▸ **TEKS DOKUMEN**:
* * * * * * *
Karya-karya sineas Guillermo del
Toro sering dituding style over substance. Ini wajar, melihat film-film yang
ditulis dan disutradarai (bahkan juga termasuk yang ia produseri), jelas del
Toro punya signatural visual yang cukup kuat. Tak hanya itu, del Toro juga
dikenal sebagai salah satu sineas visioner yang ‘peduli’ untuk bercerita
melalui karya-karyanya. Tak heran jika film-filmnya yang kebanyakan memang
adalah produk horor, sering menjadi semacam cult meski secara komersial tak
selalu menggembirakan. Bukan berarti del Toro menghindari film komersial.
Buktinya dia juga menggarap duologi Hellboy,
Blade II, dan yang paling ambisius, Pacific Rim. Kembali ke jalurnya di
horor dengan signatural khasnya setelah Cronos,
Mimic, The Devil’s Backbone, dan Pan’s
Labyrinth, del Toro menggarap Crimson
Peak (CP). Menggandeng Matthew Robbins yang pernah bekerja sama dengannya
lewat Mimic dan Don’t be Afraid of the Dark, CP mencampur adukkan genre horor
dengan drama romance berbumbu intrik manipulatif.
* * * * * * *
▸ **TUGAS ANDA**:
Jawablah pertanyaan berikut berdasarkan teks tentang Guillermo del Toro.
1. Film apa saja yang disebut sebagai bukti bahwa del Toro juga menggarap film komersial?
2. Siapa yang digandeng del Toro untuk Crimson Peak, dan lewat film apa saja keduanya pernah bekerja sama?
3. Genre apa yang dicampur adukkan dalam Crimson Peak?

▸ **BAHAN YANG DIBERIKAN**:
* * * * * * *
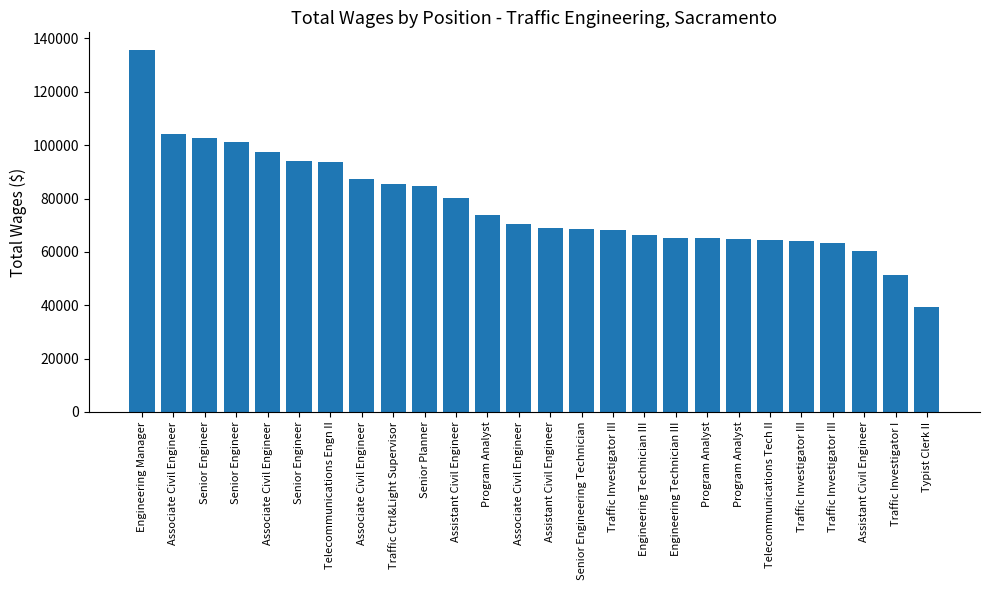

How many values are below 70529?

13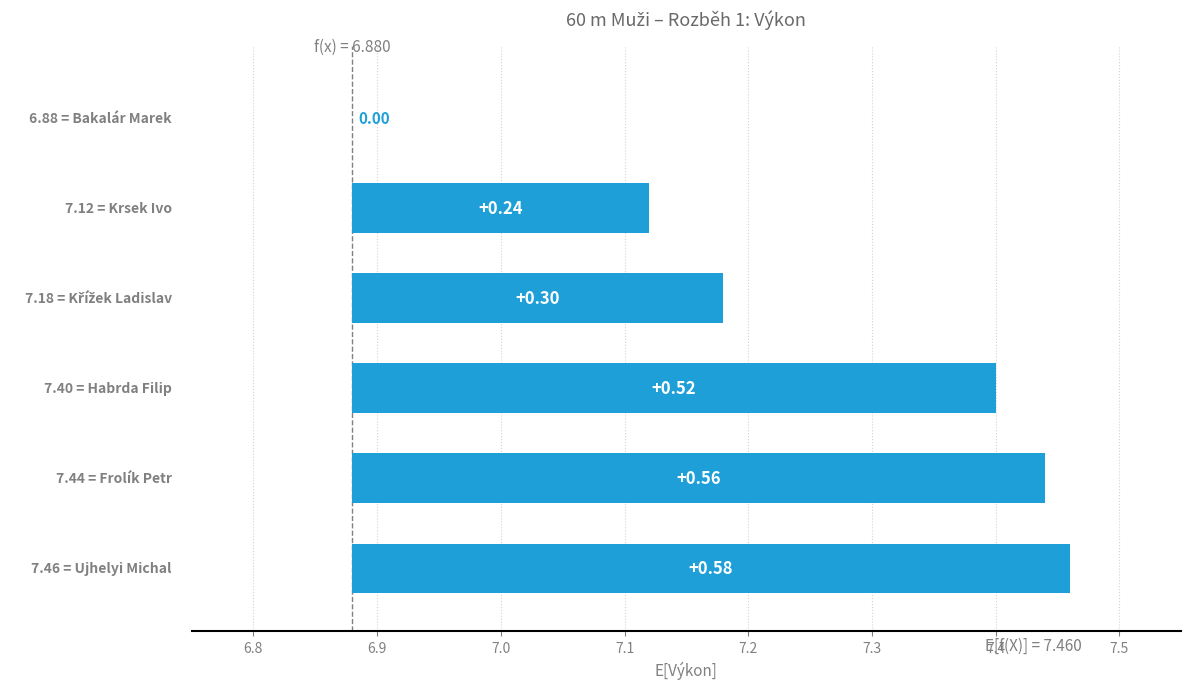

Reading left to right, what are all the values shown in this chart?

Bakalár Marek=6.9	Krsek Ivo=7.1	Křížek Ladislav=7.2	Habrda Filip=7.4	Frolík Petr=7.4	Ujhelyi Michal=7.5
* * * * * * *
▸ **JAWABAN**:
1. Film yang disebut adalah duologi Hellboy, Blade II, dan Pacific Rim.
2. Del Toro menggandeng Matthew Robbins, yang pernah bekerja sama dengannya lewat Mimic dan Don't be Afraid of the Dark.
3. Crimson Peak mencampur adukkan genre horor dengan drama romance berbumbu intrik manipulatif.